Every book I’ve ever read, every movie I’d ever seen depicted this exact moment as one of panic. Clawing desperately, fighting to stay alive, veins tingling with emotion and sensation! But I just felt detached, like my spirit was calm as my earth body panicked. I went numb to the world, losing all sensation of my body. There was only darkness. And yet, I didn’t quite let go. Why? Because hope fluttered in the dusky world, a dancing flame lighting the black. I followed the light, and didn’t look back.

Orion

Orion nodded to his fellow mercenary to dock the boat, a young-looking man with bright green eyes and a shock of red hair. He looked jubilant and young, about early twenties with an unwrinkled face. He looked happy and youthful. Of course, looks could be deceiving. Orion himself, the huntsman, had been around for hundreds of thousands of years but didn’t look a day over thirty. He still remembered, somewhat wistfully, how life had been as a human before he had met Artemis. Hunting in the woods, laying in the meadow at sunset watching the blaze of red and yellow brushstrokes fade into dusk, naming each constellation in the night sky without a clue that one day he would become one of them… it didn’t matter now. His love had changed him forever, altered everything he had ever known, thrown all his morals away like dust to the wind, carried away with each silvery word from her lips. 
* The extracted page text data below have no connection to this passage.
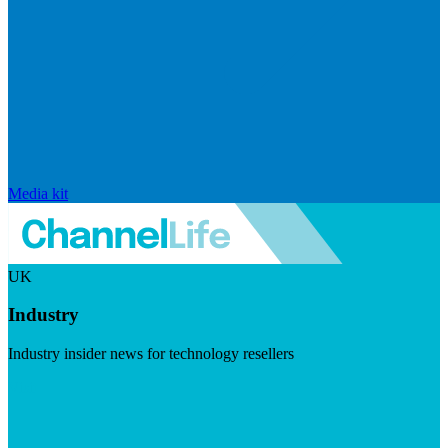
Media kit
UK
Industry
Industry insider news for technology resellers
Visit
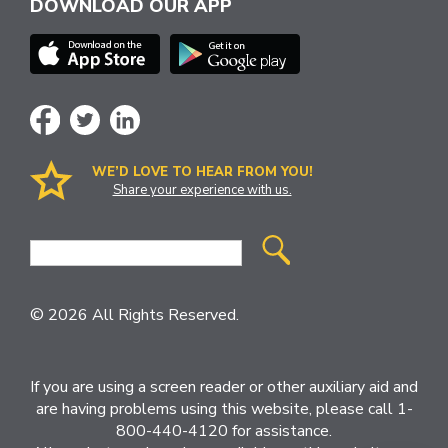
DOWNLOAD OUR APP
WE’D LOVE TO HEAR FROM YOU!
Share your experience with us.
Site
Search
© 2026 All Rights Reserved.
If you are using a screen reader or other auxiliary aid and
are having problems using this website, please call 1-
800-440-4120 for assistance.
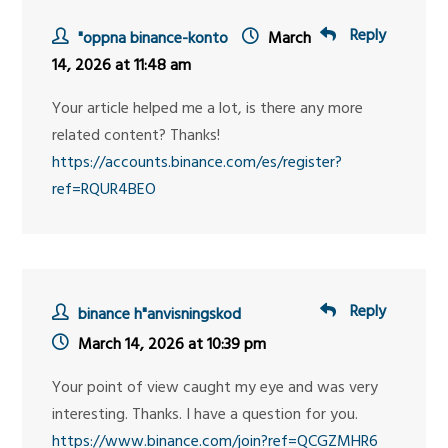
Reply
"oppna binance-konto
March
14, 2026 at 11:48 am
Your article helped me a lot, is there any more
related content? Thanks!
https://accounts.binance.com/es/register?
ref=RQUR4BEO
Reply
binance h"anvisningskod
March 14, 2026 at 10:39 pm
Your point of view caught my eye and was very
interesting. Thanks. I have a question for you.
https://www.binance.com/join?ref=QCGZMHR6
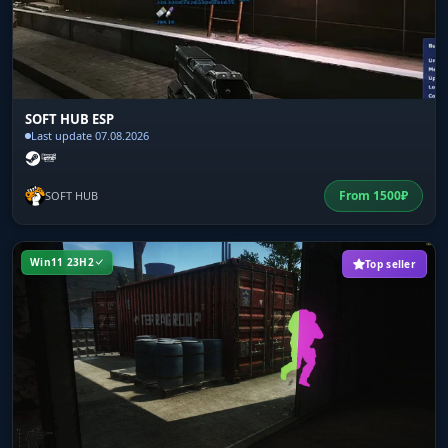
SOFT HUB ESP
Last update 07.08.2026
From
1500
₽
SOFT HUB
Win11 23H2
Top seller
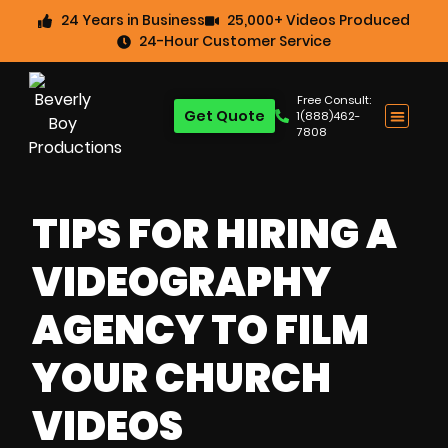
24 Years in Business
25,000+ Videos Produced
24-Hour Customer Service
Free Consult:
Get Quote
1(888)462-
7808
TIPS FOR HIRING A
VIDEOGRAPHY
AGENCY TO FILM
YOUR CHURCH
VIDEOS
“We’re docked!” the young man called. Orion wondered what Artemis had done to him to make him indebted to her. Was he in love with her too? The thought made him cringe… both out of jealousy and at the fact that technically, he laid no claim to her heart. No one did, of course. But it still hurt.

Orion blindly pushed down the pain. It was swept away by a wave of devotion, the dog-like desire to never fail her taking over everything else. He gracefully hopped off the bow with the light footedness of a panther prowling the jungle. He could see the black-haired girl turning the corner at a run, disappearing into the tangled streets of Kommetjie, Cape Town with the bleeding young woman in tow. 

Even surveying the blood-spattered cement, Orion couldn’t find even a pang of sympathy in his heart. It had been broken every time he saw her face disappointed, every time she rejected him… every word that she spoke shattered him with hopeless longing. After a while, his heart had stayed shattered, never quite healing. He had never tried to fix it. In the end, he knew he would fall right back apart the next time he laid eyes on her, so what was the point mending a hurting heart? Out of the corner of his eye, he saw the blonde girl scamper off after them, straining to maintain the rapidly growing storm. The dark girl slipped around the corner too, pain written plainly across her face- both from the small arrow wound, and, he suspected, from a deeper emotional hurt buried beneath.

He smiled in spite of the grim sight, drawing his bow and bouncing off after them down the sidewalk. A twisted emotion resembling happiness rose inside him, one that only came from the fresh blood of a new hunt and the rush of a chase. He may be broken-hearted, merciless, foolishly in love, but more than anything, Orion was a huntsman. It was time to hunt.